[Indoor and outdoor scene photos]
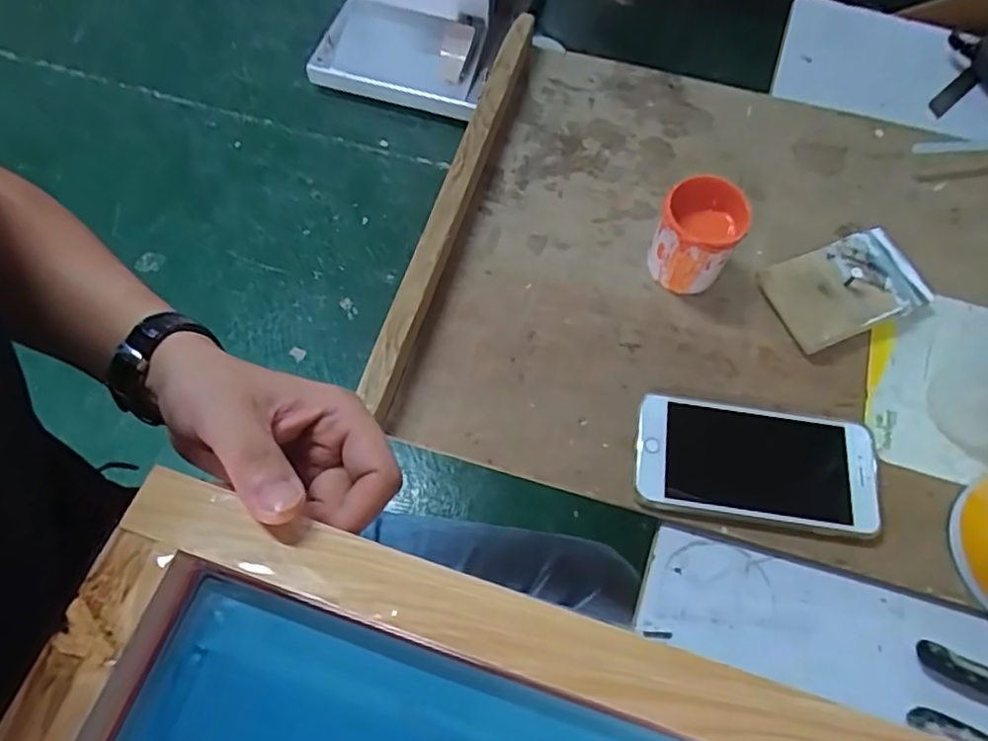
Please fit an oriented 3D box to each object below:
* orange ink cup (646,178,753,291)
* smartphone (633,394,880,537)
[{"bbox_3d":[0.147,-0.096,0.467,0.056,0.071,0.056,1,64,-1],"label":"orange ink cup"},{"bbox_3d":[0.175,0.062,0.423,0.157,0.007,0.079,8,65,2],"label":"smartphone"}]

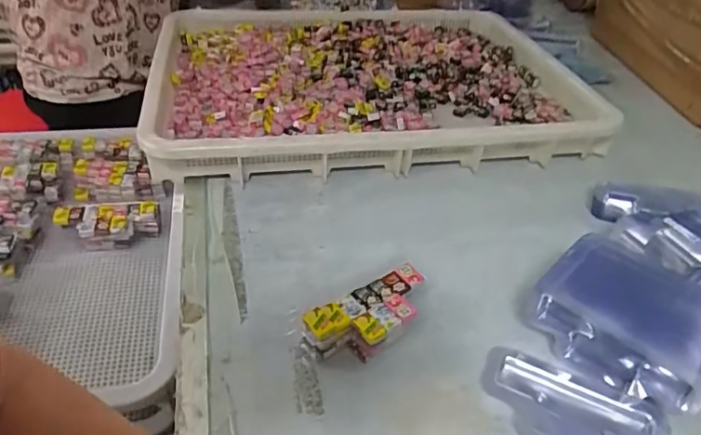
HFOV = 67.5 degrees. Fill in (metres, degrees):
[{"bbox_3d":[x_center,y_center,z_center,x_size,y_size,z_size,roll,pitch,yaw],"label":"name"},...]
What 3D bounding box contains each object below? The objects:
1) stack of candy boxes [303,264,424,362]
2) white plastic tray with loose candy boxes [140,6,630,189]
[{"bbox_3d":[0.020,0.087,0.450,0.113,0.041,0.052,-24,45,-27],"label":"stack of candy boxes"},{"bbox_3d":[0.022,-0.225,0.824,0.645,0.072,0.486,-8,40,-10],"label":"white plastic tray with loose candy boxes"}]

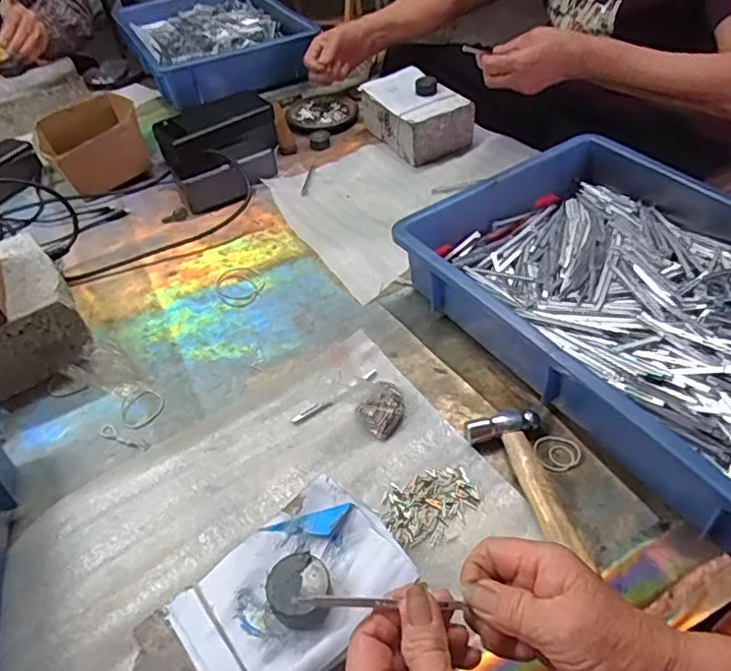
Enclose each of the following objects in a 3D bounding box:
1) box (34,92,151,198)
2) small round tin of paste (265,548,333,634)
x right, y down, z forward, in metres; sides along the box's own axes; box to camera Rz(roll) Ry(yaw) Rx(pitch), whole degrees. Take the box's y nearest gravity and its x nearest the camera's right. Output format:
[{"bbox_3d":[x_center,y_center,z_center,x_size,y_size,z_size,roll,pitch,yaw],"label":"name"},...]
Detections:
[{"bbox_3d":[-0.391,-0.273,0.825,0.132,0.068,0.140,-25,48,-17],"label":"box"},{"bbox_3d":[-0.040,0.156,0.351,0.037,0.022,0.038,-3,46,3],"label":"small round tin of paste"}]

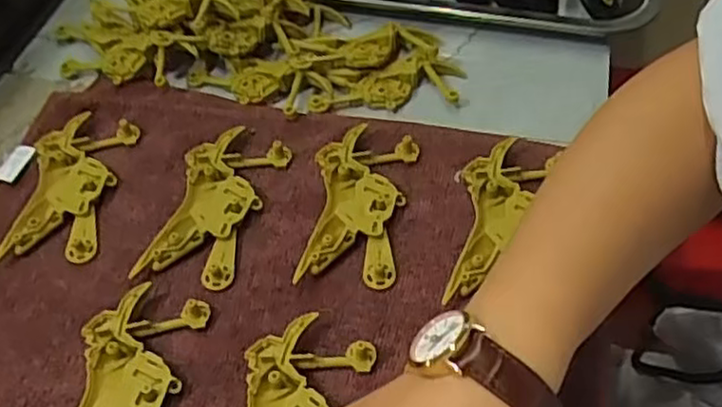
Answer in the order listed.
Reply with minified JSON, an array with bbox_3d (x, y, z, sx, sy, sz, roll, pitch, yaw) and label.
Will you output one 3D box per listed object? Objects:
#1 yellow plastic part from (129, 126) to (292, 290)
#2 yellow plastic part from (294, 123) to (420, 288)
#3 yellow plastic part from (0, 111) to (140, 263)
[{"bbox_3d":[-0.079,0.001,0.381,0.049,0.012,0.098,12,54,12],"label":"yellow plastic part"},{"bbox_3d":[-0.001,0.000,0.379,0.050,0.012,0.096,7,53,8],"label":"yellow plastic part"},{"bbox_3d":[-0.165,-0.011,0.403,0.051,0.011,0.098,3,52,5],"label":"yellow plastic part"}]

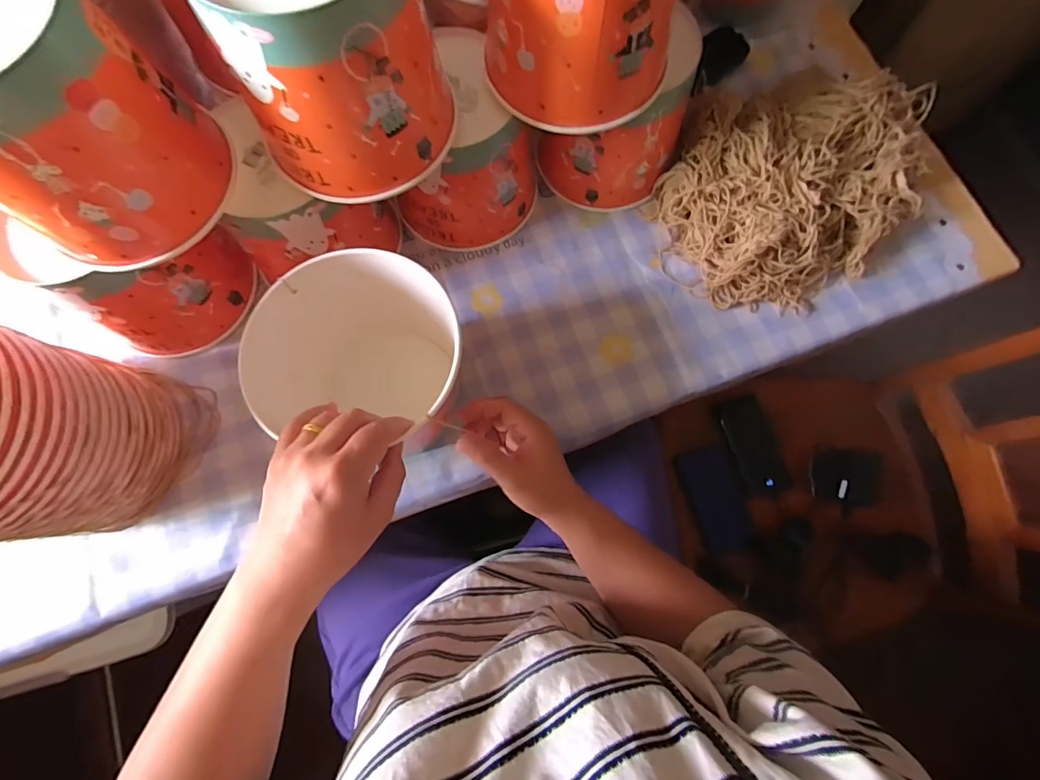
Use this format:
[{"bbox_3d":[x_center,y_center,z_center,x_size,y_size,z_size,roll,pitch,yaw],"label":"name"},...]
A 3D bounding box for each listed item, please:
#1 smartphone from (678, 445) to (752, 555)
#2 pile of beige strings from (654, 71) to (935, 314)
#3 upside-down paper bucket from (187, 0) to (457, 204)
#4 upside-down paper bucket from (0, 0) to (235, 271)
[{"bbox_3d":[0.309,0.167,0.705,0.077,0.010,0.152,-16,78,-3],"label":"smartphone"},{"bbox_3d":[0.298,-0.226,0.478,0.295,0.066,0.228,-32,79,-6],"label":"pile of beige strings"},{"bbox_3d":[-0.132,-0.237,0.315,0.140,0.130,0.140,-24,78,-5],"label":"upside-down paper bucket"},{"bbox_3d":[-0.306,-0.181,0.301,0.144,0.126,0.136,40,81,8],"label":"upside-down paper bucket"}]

» **EXERCISE AIM**
Quote, exactly and only, the lines from the first line of the data above through the line containing "HFOV = 67.5". The pictures do not belong in it.

» **EXERCISE SOLUTION**
Please fit an oriented 3D box to each object below:
* orange ink cup (646,178,753,291)
* smartphone (633,394,880,537)
[{"bbox_3d":[0.147,-0.096,0.467,0.056,0.071,0.056,1,64,-1],"label":"orange ink cup"},{"bbox_3d":[0.175,0.062,0.423,0.157,0.007,0.079,8,65,2],"label":"smartphone"}]

HFOV = 67.5 degrees. Fill in (metres, degrees):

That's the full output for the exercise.